Re: What is the optimal number of technical writers for a company according to number of employees

Subject: Re: What is the optimal number of technical writers for a company according to number of employees
From: "Peter Neilson" <neilson -at- windstream -dot- net>
To: techwr-l -at- lists -dot- techwr-l -dot- com
Date: Tue, 04 Apr 2017 09:04:55 -0400

On Tue, 04 Apr 2017 03:06:36 -0400, yehoshua paul <ysp10182 -at- gmail -dot- com> wrote:

Last week, I was approached by an HR person from a large SAAS company with
offices in both Israel and the bay area looking to fill the position of a
junior technical writer. Requirements two years experience plus lots of
other stuff no one with two years experience was likely to possess, but I did.
The company has roughly 500 employees, no existing tech writer staff and
one knowledge manager, there was no intention of hiring more than one tech
writer, and the pay was roughly similar to what I currently earn as the
lone technical writer in a company of 40 employees. I politely turned down
the opportunity.
This got me thinking about what is the optimal number of technical writers
for a company that size.
Does anyone know if there is any metric examining this issue? If you have x
number of developers, qa, and customer support, how many technical writers
should the company ideally employ? Assume the workaholics and slackers
cancel each other out.

Anyone ever think about this?

One must wonder how the large company decides whether it needs any tech writers at all, and what it has for criteria in making decisions about the tech writing job.

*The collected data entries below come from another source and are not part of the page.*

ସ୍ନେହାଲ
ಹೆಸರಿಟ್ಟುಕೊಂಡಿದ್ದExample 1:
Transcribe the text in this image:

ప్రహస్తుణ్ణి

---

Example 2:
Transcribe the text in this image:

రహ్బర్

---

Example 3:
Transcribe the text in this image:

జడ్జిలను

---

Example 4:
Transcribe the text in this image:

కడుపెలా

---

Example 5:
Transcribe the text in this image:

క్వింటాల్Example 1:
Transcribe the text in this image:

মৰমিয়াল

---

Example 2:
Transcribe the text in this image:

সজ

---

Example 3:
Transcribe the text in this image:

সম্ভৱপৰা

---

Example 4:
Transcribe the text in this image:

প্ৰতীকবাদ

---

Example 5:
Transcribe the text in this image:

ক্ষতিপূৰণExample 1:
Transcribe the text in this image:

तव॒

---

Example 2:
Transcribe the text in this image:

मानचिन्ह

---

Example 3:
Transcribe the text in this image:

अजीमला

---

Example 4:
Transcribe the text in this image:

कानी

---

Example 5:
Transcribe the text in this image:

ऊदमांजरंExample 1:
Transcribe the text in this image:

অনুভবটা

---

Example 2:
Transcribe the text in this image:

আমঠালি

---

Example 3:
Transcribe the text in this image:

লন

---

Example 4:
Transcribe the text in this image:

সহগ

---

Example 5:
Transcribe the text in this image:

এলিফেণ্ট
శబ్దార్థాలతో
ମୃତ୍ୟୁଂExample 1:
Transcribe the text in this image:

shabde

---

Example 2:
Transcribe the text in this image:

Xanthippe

My jaundiced view is that someone with a genuine need requested a tech writer, knowing what was required. The request went to HR, where the HR people pulled rabbits out of their job-description hat until they found one that didn't cost very much. "Junior position. Two years' experience. Lots of qualifications (none of which we understand, except MS Word) so that we are not inundated with applications."

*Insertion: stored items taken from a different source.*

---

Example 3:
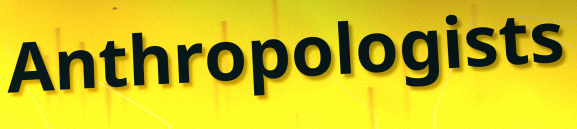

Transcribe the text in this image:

Anthropologists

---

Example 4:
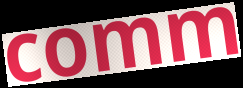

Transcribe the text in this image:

comm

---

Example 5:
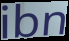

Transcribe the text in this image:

ibnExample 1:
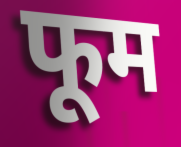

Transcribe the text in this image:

फूम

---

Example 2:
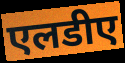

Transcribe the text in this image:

एलडीए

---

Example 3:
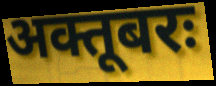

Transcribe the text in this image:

अक्तूबरः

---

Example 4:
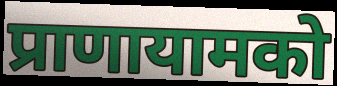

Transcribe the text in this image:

प्राणायामको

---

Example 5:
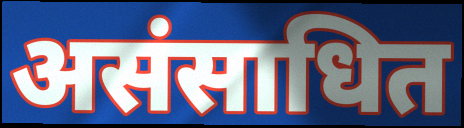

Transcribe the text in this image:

असंसाधित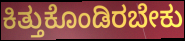
ಕಿತ್ತುಕೊಂಡಿರಬೇಕು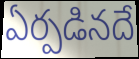
ఏర్పడినదేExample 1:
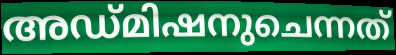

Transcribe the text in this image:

അഡ്മിഷനുചെന്നത്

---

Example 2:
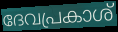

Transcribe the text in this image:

ദേവപ്രകാശ്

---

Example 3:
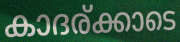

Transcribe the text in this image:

കാദര്ക്കാടെ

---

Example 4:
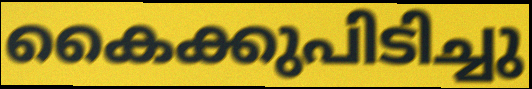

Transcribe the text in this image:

കൈക്കുപിടിച്ചു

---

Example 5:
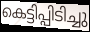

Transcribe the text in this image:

കെട്ടിപ്പിടിച്ചു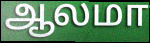
ஆலமா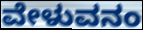
ವೇಳುವನಂ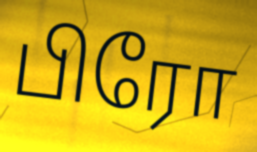
பிரோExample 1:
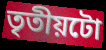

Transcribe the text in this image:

তৃতীয়টো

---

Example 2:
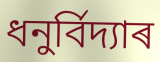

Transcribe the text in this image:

ধনুৰ্বিদ্যাৰ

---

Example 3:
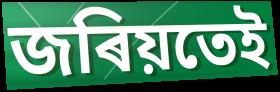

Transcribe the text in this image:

জৰিয়তেই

The requisition will remain open for several months, and the need will have vanished, or been filled by some developer working overtime.

Later, much later, you or I will find ourselves applying for that same position, weirdly misrepresented through some misguided headhunter, only to learn that the position, still advertised as open, is no longer open.

Isn't there some better way? I think there is a golden opportunity there for someone who knows what to do, and I don't mean knowing how to do tech writing.